Sichere Häfen wieder gefragt

Die gestrigen guten Daten aus den USA ließen die Unsicherheit der letzten Tage nur kurz in den Hintergrund. So legte neben Gold auch der Yen wieder zu, was den Nikkei und mit ihm die asiatischen Börsen unter Druck setzten.

Die Fed gab gestern keine hinweise auf die nächste Zinserhöhung. Aus dem Statement geht hervor, dass die Fed die Zinsen schrittweise anheben möchte und die Risiken für die Konjunktur ausgewogen seien.

Während gestern Facebook mit den Quartalszahlen überzeugen konnte, legte Daimler am Morgen schwache Daten vor. 

Die Vorgaben aus Asien und die schwachen Zahlen von Daimler lassen den Dax Future deutlich unter dem gestrigen Schlusskurs starten. Ein erneuter Versuch, die 10.515 zu testen, ist damit möglich. 


Entscheidend dürfte weiter die 11.400 sein. Ein Bruch dieser Mark könnte den Index leicht unter die 11.000 führen.


Heute werden vor allem Impulse aus der Berichtssaison erwartet. Merck & Co. (12.45 Uhr) sowie Philip Morris (13 Uhr) legen vor Öffnung der Wall Street Zahlen vor. Nach der Schlussglocke berichten dann Amazon und Visa.

Aus den Unternehmen außerhalb der USA ist öfter die Unberechenbarkeit der Politik der neuen US-Administration ein Thema. Sie wird als Risiko für die weitere Entwicklung der Konjunktur gesehen.

Die guten Konjunkturdaten aus den USA haben EUR/USD nur kurz unter Druck gebracht. Das Paar legte nach der Fed-Entscheidung schnell wieder über die 1,0775 zu und kann nun einen neuen Versuch starten, Richtung 1,0850 voranzukommen. Eine Hürde auf diesem Weg ist das Wochenhoch bei 1,0812. Ein Scheitern könnte bärisch sein.
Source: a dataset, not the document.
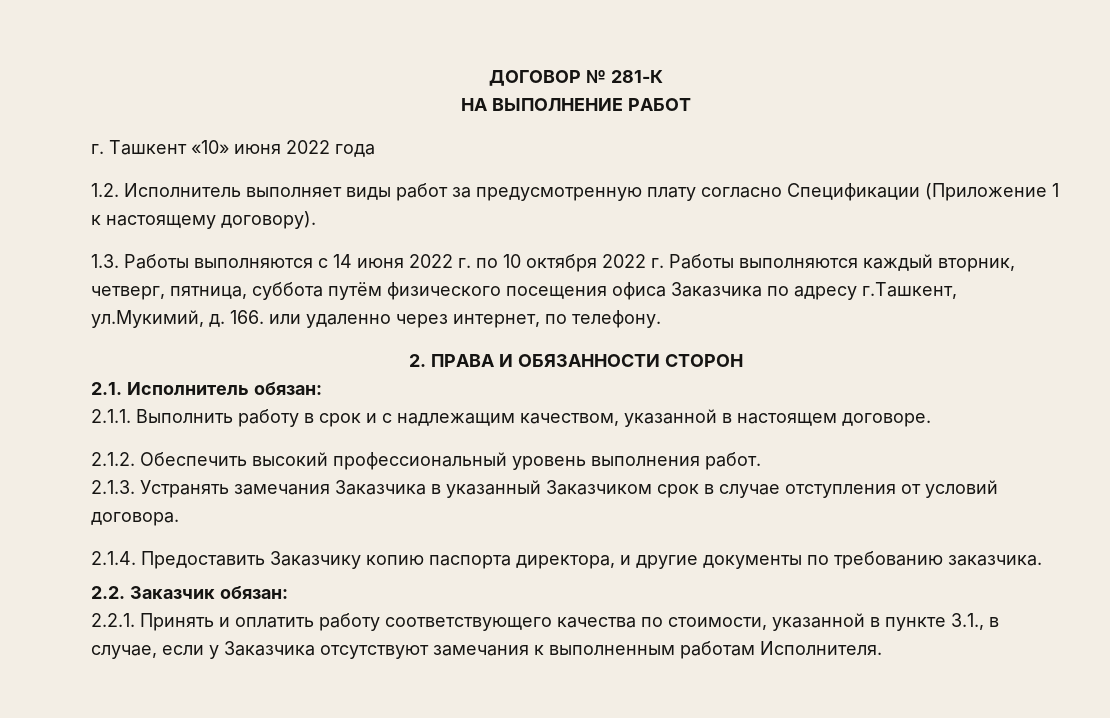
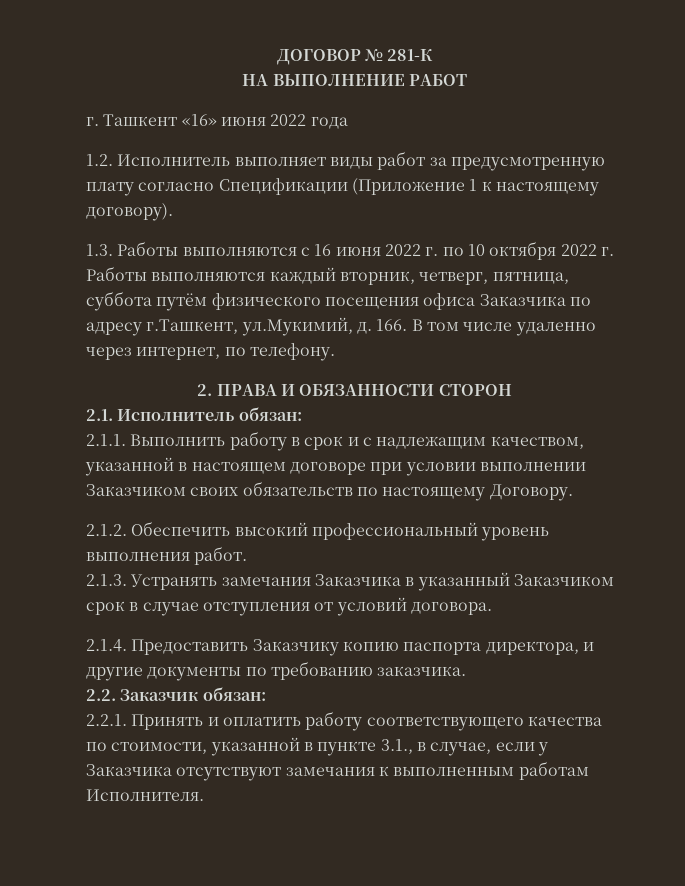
[191,140,229,154] «10» -> [181,114,217,126] «16»
[333,254,352,268] 14 -> [314,244,332,256] 16
[269,314,301,324] или -> [411,319,513,331] В том числе
[842,413,931,427] договоре. -> [289,462,586,476] [86,481,573,501] договоре при условии выполнении Заказчиком своих обязательств по настоящему Договору.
Im Wirtschaftskalender dürfte heute die Zinsentscheidung der Bank of England wichtig sein. 13 Uhr gibt es neben der Zinsentscheidung, bei der ebenso wie beim Volumen des Quantitative Easing keine Änderung erwartet wird, auch den Inflationsausblick und die konjunkturellen Projektionen. 13.30 Uhr gibt es eine Pressekonferenz mit BoE-Chef Mark Carney. 

Bereits 13.20 Uhr spricht Mario Draghi in Ljubljana anlässlich des 10. Jahrestages der Euro-Einführung in Slowenien.

Ansonsten sind die makroökonomischen Impulse heute dünn gesät.